Esta cantina, la segunda con licencia de la ciudad si la memoria no me falla, ofrecía una botana singular, propia, en un espacio alejado de lujos y parafernalias de otros negocios. Sus guisos, sustentados en el cerdo, no los he probado en otras cantinas. Botana, no platos de comida, servida en pequeños recipientes que esperé siempre como si fuera la primera vez que la degustara. Una expectativa, con innegable tono ritual, resuelta con la satisfacción de quienes consideramos el acto de comer algo más que una acción para saciar una necesidad vital.

En ese sentido, La Casita de Ladrillo fue un lugar donde la comensalidad se hizo realidad en repetidas ocasiones. El acto de comer no se limita al contenido de los platos y la bebida, también deben tomarse en cuenta las personas que acompañan ese accionar. Por ese motivo la antropología destaca el carácter comunicativo del acto de comer; la socialización que provoca y reafirma.
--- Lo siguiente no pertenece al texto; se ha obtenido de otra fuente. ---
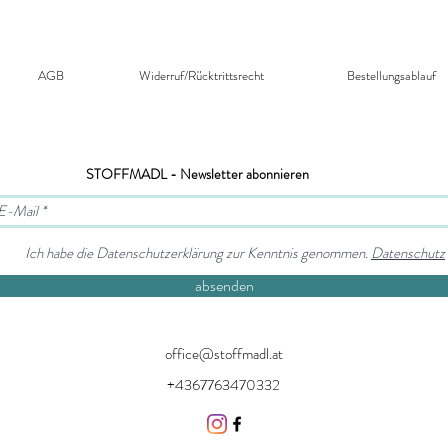
AGB
Widerruf/Rücktrittsrecht​
Bestellungsablauf
STOFFMADL - Newsletter abonnieren
Ich habe die Datenschutzerklärung zur Kenntnis genommen.
Datenschutz
absenden
office@stoffmadl.at
+4367763470332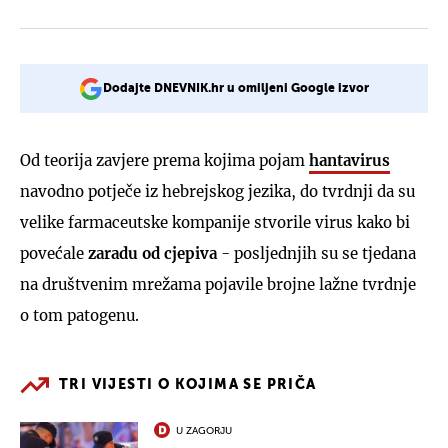
Dodajte DNEVNIK.hr u omiljeni Google izvor
Od teorija zavjere prema kojima pojam
hantavirus
navodno potječe iz hebrejskog jezika, do tvrdnji da su
velike farmaceutske kompanije stvorile virus kako bi
povećale
zaradu od cjepiva
-
posljednjih su se tjedana
na društvenim mrežama pojavile brojne lažne tvrdnje
o tom patogenu.
TRI VIJESTI O KOJIMA SE PRIČA
U ZAGORJU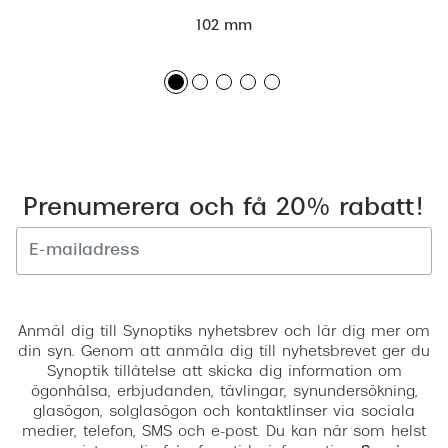
102 mm
Prenumerera och få 20% rabatt!
Registrera
Anmäl dig till Synoptiks nyhetsbrev och lär dig mer om
din syn. Genom att anmäla dig till nyhetsbrevet ger du
Synoptik tillåtelse att skicka dig information om
ögonhälsa, erbjudanden, tävlingar, synundersökning,
glasögon, solglasögon och kontaktlinser via sociala
medier, telefon, SMS och e-post. Du kan när som helst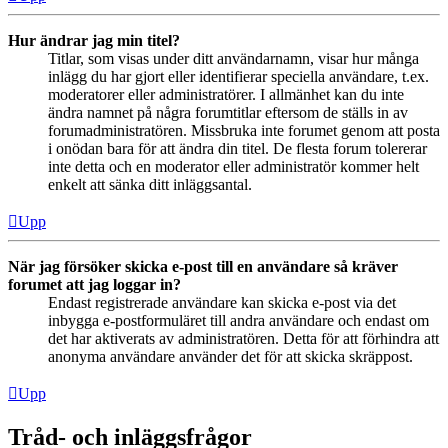
Hur ändrar jag min titel?
Titlar, som visas under ditt användarnamn, visar hur många
inlägg du har gjort eller identifierar speciella användare, t.ex.
moderatorer eller administratörer. I allmänhet kan du inte
ändra namnet på några forumtitlar eftersom de ställs in av
forumadministratören. Missbruka inte forumet genom att posta
i onödan bara för att ändra din titel. De flesta forum tolererar
inte detta och en moderator eller administratör kommer helt
enkelt att sänka ditt inläggsantal.
Upp
När jag försöker skicka e-post till en användare så kräver
forumet att jag loggar in?
Endast registrerade användare kan skicka e-post via det
inbygga e-postformuläret till andra användare och endast om
det har aktiverats av administratören. Detta för att förhindra att
anonyma användare använder det för att skicka skräppost.
Upp
Tråd- och inläggsfrågor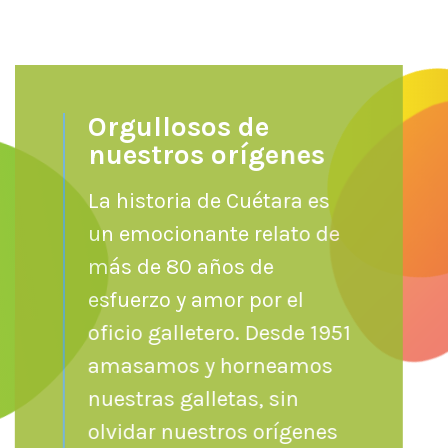
Orgullosos de
nuestros orígenes
La historia de Cuétara es
un emocionante relato de
más de 80 años de
esfuerzo y amor por el
oficio galletero. Desde 1951
amasamos y horneamos
nuestras galletas, sin
olvidar nuestros orígenes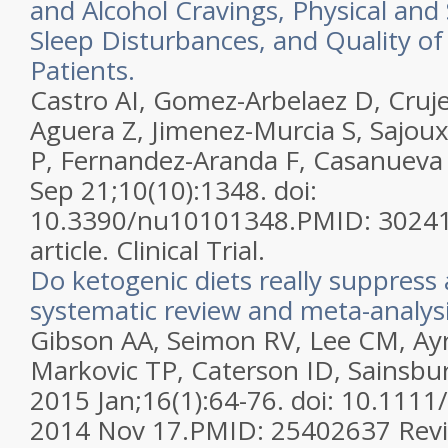
and Alcohol Cravings, Physical and 
Sleep Disturbances, and Quality of
Patients.
Castro AI, Gomez-Arbelaez D, Cruje
Aguera Z, Jimenez-Murcia S, Sajoux 
P, Fernandez-Aranda F, Casanueva 
Sep 21;10(10):1348. doi:
10.3390/nu10101348.
PMID:
3024
article.
Clinical Trial.
Do ketogenic diets really suppress 
systematic review and meta-analysi
Gibson AA, Seimon RV, Lee CM, Ayre 
Markovic TP, Caterson ID, Sainsbur
2015 Jan;16(1):64-76. doi: 10.111
2014 Nov 17.
PMID:
25402637
Rev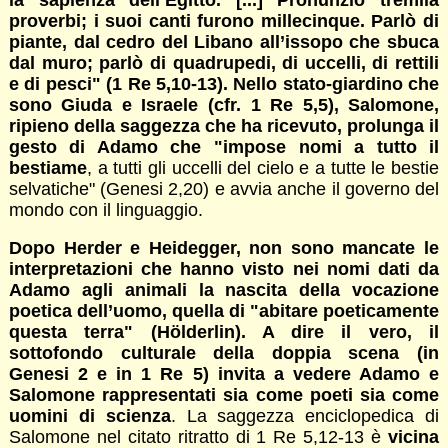
proverbi; i suoi canti furono millecinque. Parlò di
piante, dal cedro del Libano all’issopo che sbuca
dal muro; parlò di quadrupedi, di uccelli, di rettili
e di pesci" (1 Re 5,10-13). Nello stato-giardino che
sono Giuda e Israele (cfr. 1 Re 5,5), Salomone,
ripieno della saggezza che ha ricevuto, prolunga il
gesto di Adamo che "impose nomi a tutto il
bestiame
, a tutti gli uccelli del cielo e a tutte le bestie
selvatiche" (Genesi 2,20) e avvia anche il governo del
mondo con il linguaggio.
Dopo Herder e Heidegger, non sono mancate le
interpretazioni che hanno visto nei nomi dati da
Adamo agli animali la nascita della vocazione
poetica dell’uomo, quella di "abitare poeticamente
questa terra" (Hölderlin). A dire il vero, il
sottofondo culturale della doppia scena (in
Genesi 2 e in 1 Re 5) invita a vedere Adamo e
Salomone rappresentati sia come poeti sia come
uomini di scienza
. La saggezza enciclopedica di
Salomone nel citato ritratto di 1 Re 5,12-13 è
vicina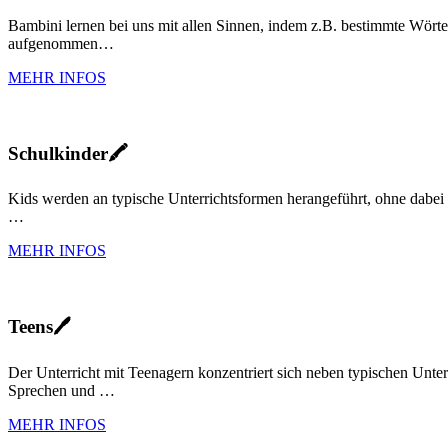
Bambini lernen bei uns mit allen Sinnen, indem z.B. bestimmte Wör
aufgenommen…
MEHR INFOS
Schulkinder🖍️
Kids werden an typische Unterrichtsformen herangeführt, ohne dabei rei
…
MEHR INFOS
Teens🖊️
Der Unterricht mit Teenagern konzentriert sich neben typischen Unt
Sprechen und …
MEHR INFOS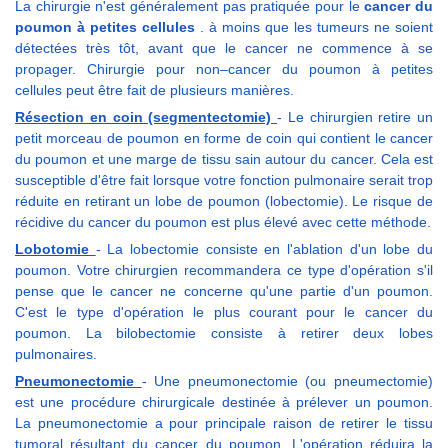
La chirurgie n'est généralement pas pratiquée pour le
cancer du
poumon à petites cellules
. à moins que les tumeurs ne soient
détectées très tôt, avant que le cancer ne commence à se
propager. Chirurgie pour non–cancer du poumon à petites
cellules peut être fait de plusieurs manières.
Résection en coin (segmentectomie)
- Le chirurgien retire un
petit morceau de poumon en forme de coin qui contient le cancer
du poumon et une marge de tissu sain autour du cancer. Cela est
susceptible d'être fait lorsque votre fonction pulmonaire serait trop
réduite en retirant un lobe de poumon (lobectomie). Le risque de
récidive du cancer du poumon est plus élevé avec cette méthode.
Lobotomie
- La lobectomie consiste en l'ablation d'un lobe du
poumon. Votre chirurgien recommandera ce type d'opération s'il
pense que le cancer ne concerne qu'une partie d'un poumon.
C'est le type d'opération le plus courant pour le cancer du
poumon. La bilobectomie consiste à retirer deux lobes
pulmonaires.
Pneumonectomie
- Une pneumonectomie (ou pneumectomie)
est une procédure chirurgicale destinée à prélever un poumon.
La pneumonectomie a pour principale raison de retirer le tissu
tumoral résultant du cancer du poumon. L'opération réduira la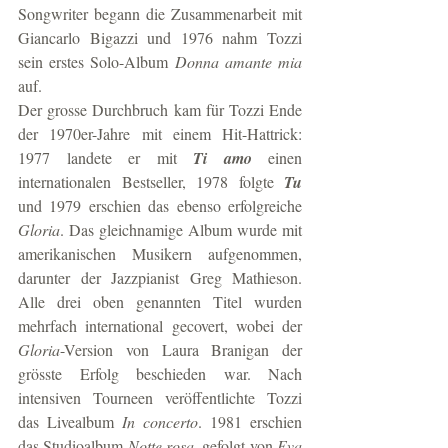
Songwriter begann die Zusammenarbeit mit 
Giancarlo Bigazzi und 1976 nahm Tozzi 
sein erstes Solo-Album 
Donna amante mia
auf.
Der grosse Durchbruch kam für Tozzi Ende 
der 1970er-Jahre mit einem Hit-Hattrick: 
1977 landete er mit 
Ti amo
 einen 
internationalen Bestseller, 1978 folgte 
Tu
und 1979 erschien das ebenso erfolgreiche 
Gloria
. Das gleichnamige Album wurde mit 
amerikanischen Musikern aufgenommen, 
darunter der Jazzpianist Greg Mathieson. 
Alle drei oben genannten Titel wurden 
mehrfach international gecovert, wobei der 
Gloria
-Version von Laura Branigan der 
grösste Erfolg beschieden war. Nach 
intensiven Tourneen veröffentlichte Tozzi 
das Livealbum 
In concerto
. 1981 erschien 
das Studioalbum 
Notte rosa
, gefolgt von 
Eva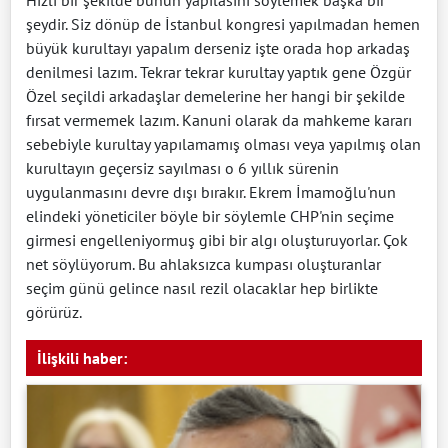
Hızlı bir şekilde bunun yapılasını söylemek başka bir
şeydir. Siz dönüp de İstanbul kongresi yapılmadan hemen
büyük kurultayı yapalım derseniz işte orada hop arkadaş
denilmesi lazım. Tekrar tekrar kurultay yaptık gene Özgür
Özel seçildi arkadaşlar demelerine her hangi bir şekilde
fırsat vermemek lazım. Kanuni olarak da mahkeme kararı
sebebiyle kurultay yapılamamış olması veya yapılmış olan
kurultayın geçersiz sayılması o 6 yıllık sürenin
uygulanmasını devre dışı bırakır. Ekrem İmamoğlu'nun
elindeki yöneticiler böyle bir söylemle CHP'nin seçime
girmesi engelleniyormuş gibi bir algı oluşturuyorlar. Çok
net söylüyorum. Bu ahlaksızca kumpası oluşturanlar
seçim günü gelince nasıl rezil olacaklar hep birlikte
görürüz.
İlişkili haber: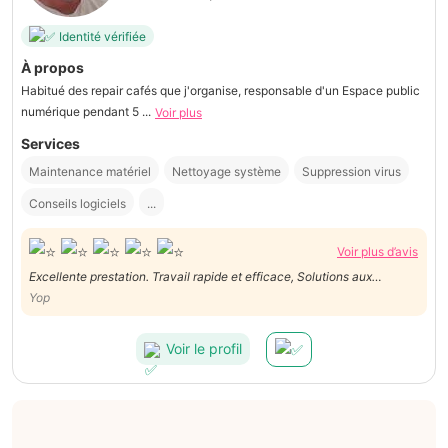
Identité vérifiée
À propos
Habitué des repair cafés que j'organise, responsable d'un Espace public
numérique pendant 5 ...
Voir plus
Services
Maintenance matériel
Nettoyage système
Suppression virus
Conseils logiciels
...
Voir plus d’avis
Excellente prestation. Travail rapide et efficace, Solutions aux
Yop
problemes imprevus Au top!!!
Voir le profil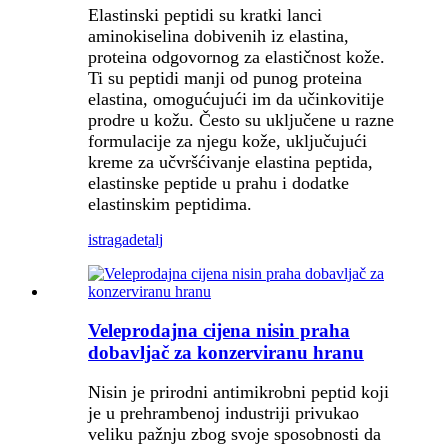
Elastinski peptidi su kratki lanci
aminokiselina dobivenih iz elastina,
proteina odgovornog za elastičnost kože.
Ti su peptidi manji od punog proteina
elastina, omogućujući im da učinkovitije
prodre u kožu. Često su uključene u razne
formulacije za njegu kože, uključujući
kreme za učvršćivanje elastina peptida,
elastinske peptide u prahu i dodatke
elastinskim peptidima.
istraga
detalj
Veleprodajna cijena nisin praha
dobavljač za konzerviranu hranu
Nisin je prirodni antimikrobni peptid koji
je u prehrambenoj industriji privukao
veliku pažnju zbog svoje sposobnosti da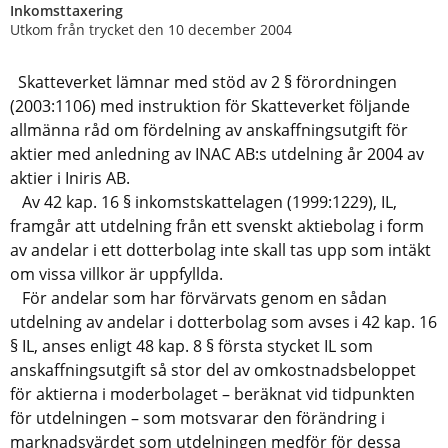
Inkomsttaxering
Utkom från trycket den 10 december 2004
Skatteverket lämnar med stöd av 2 § förordningen
(2003:1106) med instruktion för Skatteverket följande
allmänna råd om fördelning av anskaffningsutgift för
aktier med anledning av INAC AB:s utdelning år 2004 av
aktier i Iniris AB.
Av 42 kap. 16 § inkomstskattelagen (1999:1229), IL,
framgår att utdelning från ett svenskt aktiebolag i form
av andelar i ett dotterbolag inte skall tas upp som intäkt
om vissa villkor är uppfyllda.
För andelar som har förvärvats genom en sådan
utdelning av andelar i dotterbolag som avses i 42 kap. 16
§ IL, anses enligt 48 kap. 8 § första stycket IL som
anskaffningsutgift så stor del av omkostnadsbeloppet
för aktierna i moderbolaget – beräknat vid tidpunkten
för utdelningen – som motsvarar den förändring i
marknadsvärdet som utdelningen medför för dessa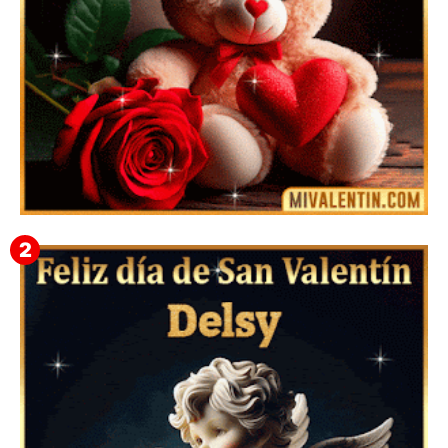
🎁 Imágenes Gif Personalizadas con Nombres para
San Valentín 2026 💘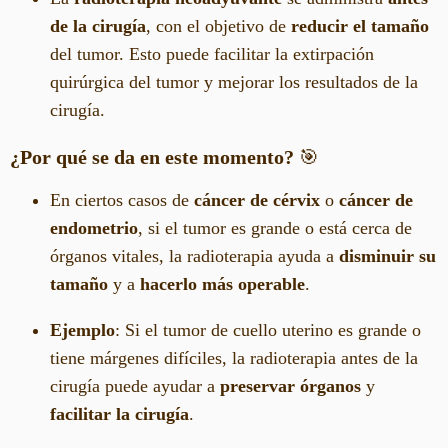
de la cirugía
, con el objetivo de
reducir el tamaño
del tumor. Esto puede facilitar la extirpación
quirúrgica del tumor y mejorar los resultados de la
cirugía.
¿Por qué se da en este momento?
🎯
En ciertos casos de
cáncer de cérvix
o
cáncer de
endometrio
, si el tumor es grande o está cerca de
órganos vitales, la radioterapia ayuda a
disminuir su
tamaño
y a
hacerlo más operable
.
Ejemplo
: Si el tumor de cuello uterino es grande o
tiene márgenes difíciles, la radioterapia antes de la
cirugía puede ayudar a
preservar órganos
y
facilitar la cirugía
.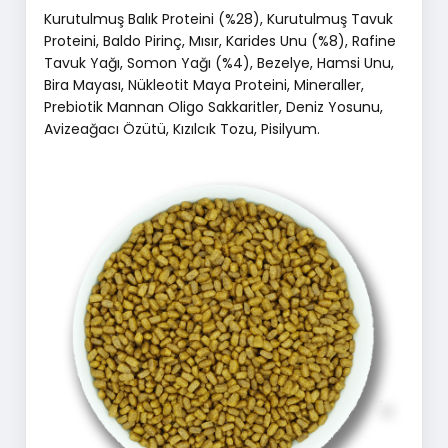
Kurutulmuş Balık Proteini (%28), Kurutulmuş Tavuk
Proteini, Baldo Pirinç, Mısır, Karides Unu (%8), Rafine
Tavuk Yağı, Somon Yağı (%4), Bezelye, Hamsi Unu,
Bira Mayası, Nükleotit Maya Proteini, Mineraller,
Prebiotik Mannan Oligo Sakkaritler, Deniz Yosunu,
Avizeağacı Özütü, Kızılcık Tozu, Pisilyum.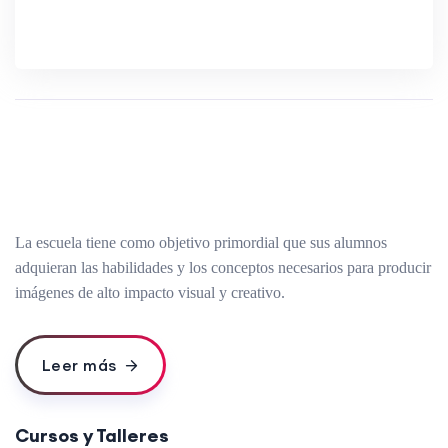
La escuela tiene como objetivo primordial que sus alumnos
adquieran las habilidades y los conceptos necesarios para producir
imágenes de alto impacto visual y creativo.
Leer más
Cursos y Talleres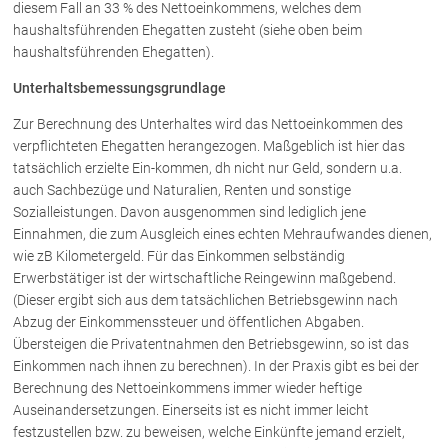
diesem Fall an 33 % des Nettoeinkommens, welches dem
haushaltsführenden Ehegatten zusteht (siehe oben beim
haushaltsführenden Ehegatten).
Unterhaltsbemessungsgrundlage
Zur Berechnung des Unterhaltes wird das Nettoeinkommen des
verpflichteten Ehegatten herangezogen. Maßgeblich ist hier das
tatsächlich erzielte Ein-kommen, dh nicht nur Geld, sondern u.a.
auch Sachbezüge und Naturalien, Renten und sonstige
Sozialleistungen. Davon ausgenommen sind lediglich jene
Einnahmen, die zum Ausgleich eines echten Mehraufwandes dienen,
wie zB Kilometergeld. Für das Einkommen selbständig
Erwerbstätiger ist der wirtschaftliche Reingewinn maßgebend.
(Dieser ergibt sich aus dem tatsächlichen Betriebsgewinn nach
Abzug der Einkommenssteuer und öffentlichen Abgaben.
Übersteigen die Privatentnahmen den Betriebsgewinn, so ist das
Einkommen nach ihnen zu berechnen). In der Praxis gibt es bei der
Berechnung des Nettoeinkommens immer wieder heftige
Auseinandersetzungen. Einerseits ist es nicht immer leicht
festzustellen bzw. zu beweisen, welche Einkünfte jemand erzielt,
En sus mesas, nada lujosas, compartí los alimentos, platiqué y reí con muchos amigos que todavía están en este mundo y con otros que ya han partido de él. Y también en sus sillas se sentaron muchos visitantes foráneos que, dispuestos a conocer la botana tuxtleca, disfrutaron de nuevos sabores e, incluso, de viejas canciones interpretadas por trovadores que se ganan la vida recorriendo la ciudad y sus cantinas.

Extrañaré platicar con el mencionado Luís, y entrar a saludar a la dueña de La Casa de Ladrillo, doña Miroslava, antes de buscar uno de los rincones de la casa o una mesa del rústico patio, si la meteorología lo permitía. Conocí de sus tristezas y alegrías, como ellos supieron de muchos aspectos de mi vida tuxtleca. Hoy parece que ello no se volverá a repetir. El tiempo pasa, y también pasó para una Casa de Ladrillo engullida por los cambios que ofrecen los nuevos negocios, preocupados por estéticas y parafernalias supuestamente más modernas y juveniles.

Este histórico negocio quedó como un recuerdo de lo que fueron en un tiempo las cantinas tuxtlecas, como otras muchas que poco a poco cierran o cerrarán sus puertas. Clientes históricos y del vecindario fuimos los últimos en traspasar sus puertas movedizas; esas de los retratos añejos y las películas en blanco y negro.

El cierre de La Casita de Ladrillo clausura algo más que un establecimiento donde se despachaba comida y bebida. Con ella se van formas de entender la relación que establecemos con la comida y entre comensales. Se acaba una forma de guisar y unos sabores que no sé si volveré a probar y, sobre todo, desaparece uno de los lugares que daban sentido y me hacían comprender los años vividos en esta ciudad.